Soon after, a specifically-designed hospital was opened which treated 2,000 patients after the Battle of the Somme alone. Although Gillies was performing extraordinary work facial reconstruction was initially viewed with suspicion but became an integral part of the post-war healing process. One major issue for such invasive surgery was that this was in the time before antibiotics and the surgery was very risky. The pioneering work of Gillies and other surgeons not only save countless hundreds of lives but allowed many terribly injured men to re-enter society and help them cope with the psychological injuries they had suffered. He pushed the boundaries with his techniques and helped train new surgeons who took the skills even further through the Second World War.

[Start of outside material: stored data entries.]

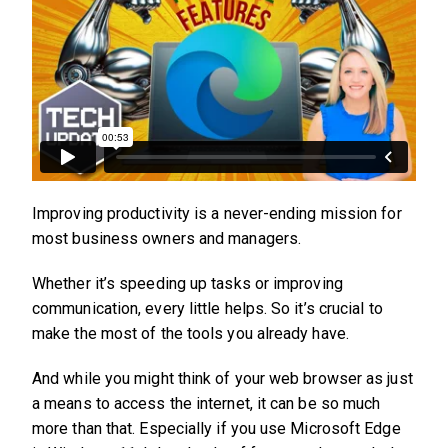
Improving productivity is a never-ending mission for
most business owners and managers.
Whether it’s speeding up tasks or improving
communication, every little helps. So it’s crucial to
make the most of the tools you already have.
And while you might think of your web browser as just
a means to access the internet, it can be so much
more than that. Especially if you use Microsoft Edge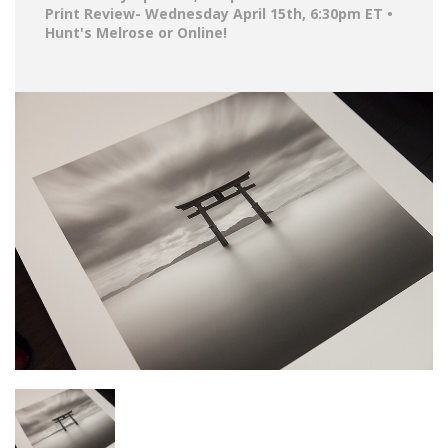
Print Review- Wednesday April 15th, 6:30pm ET •
Hunt's Melrose or Online!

All that work and all the selfless talent to see the popular media fixate on Miss Big and Miss Fox as some sort of poster for modern cosmetic surgery.
* There is an excellent film about the pioneering re-constructive surgery carried out during the First World War. La chambre des officiers (2001) which tells the story of a young officer badly wounded by a piece of shrapnel in the opening days of the war and spends the next five years having his face rebuilt. Maybe too dark and melancholy for some it is nevertheless an excellent telling of the techniques used and the psychological issues the wounded suffered.